Stored data entries:
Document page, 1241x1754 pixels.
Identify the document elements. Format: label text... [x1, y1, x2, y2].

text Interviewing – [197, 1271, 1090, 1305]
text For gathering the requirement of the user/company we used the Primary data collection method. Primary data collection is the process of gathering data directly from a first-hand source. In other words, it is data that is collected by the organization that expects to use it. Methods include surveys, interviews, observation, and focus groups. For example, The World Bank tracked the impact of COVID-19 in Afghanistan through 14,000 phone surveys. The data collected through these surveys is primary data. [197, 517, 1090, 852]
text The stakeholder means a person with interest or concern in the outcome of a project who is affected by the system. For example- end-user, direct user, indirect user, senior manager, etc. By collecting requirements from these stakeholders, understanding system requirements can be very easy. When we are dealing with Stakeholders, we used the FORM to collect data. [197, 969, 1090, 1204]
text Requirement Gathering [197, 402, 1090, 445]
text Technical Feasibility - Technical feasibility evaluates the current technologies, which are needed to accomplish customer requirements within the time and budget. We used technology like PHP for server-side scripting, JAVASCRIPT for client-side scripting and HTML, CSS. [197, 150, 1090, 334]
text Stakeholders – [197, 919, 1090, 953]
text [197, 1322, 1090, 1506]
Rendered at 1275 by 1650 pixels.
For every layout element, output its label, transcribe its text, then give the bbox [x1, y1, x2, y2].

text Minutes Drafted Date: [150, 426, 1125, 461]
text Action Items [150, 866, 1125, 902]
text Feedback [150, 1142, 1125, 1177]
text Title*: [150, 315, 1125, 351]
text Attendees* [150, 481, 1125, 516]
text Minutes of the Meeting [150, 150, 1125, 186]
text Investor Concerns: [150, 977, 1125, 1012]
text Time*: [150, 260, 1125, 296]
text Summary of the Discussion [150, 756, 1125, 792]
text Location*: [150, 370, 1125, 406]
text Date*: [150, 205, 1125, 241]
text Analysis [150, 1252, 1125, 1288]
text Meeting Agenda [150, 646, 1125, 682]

**WHAT YOU HAVE TO DO**
Wherever the word "pixels" turns up in a line of the entries above, copy that line.

**RESPONSE BELOW**
Document page, 1241x1754 pixels.
Rendered at 1275 by 1650 pixels.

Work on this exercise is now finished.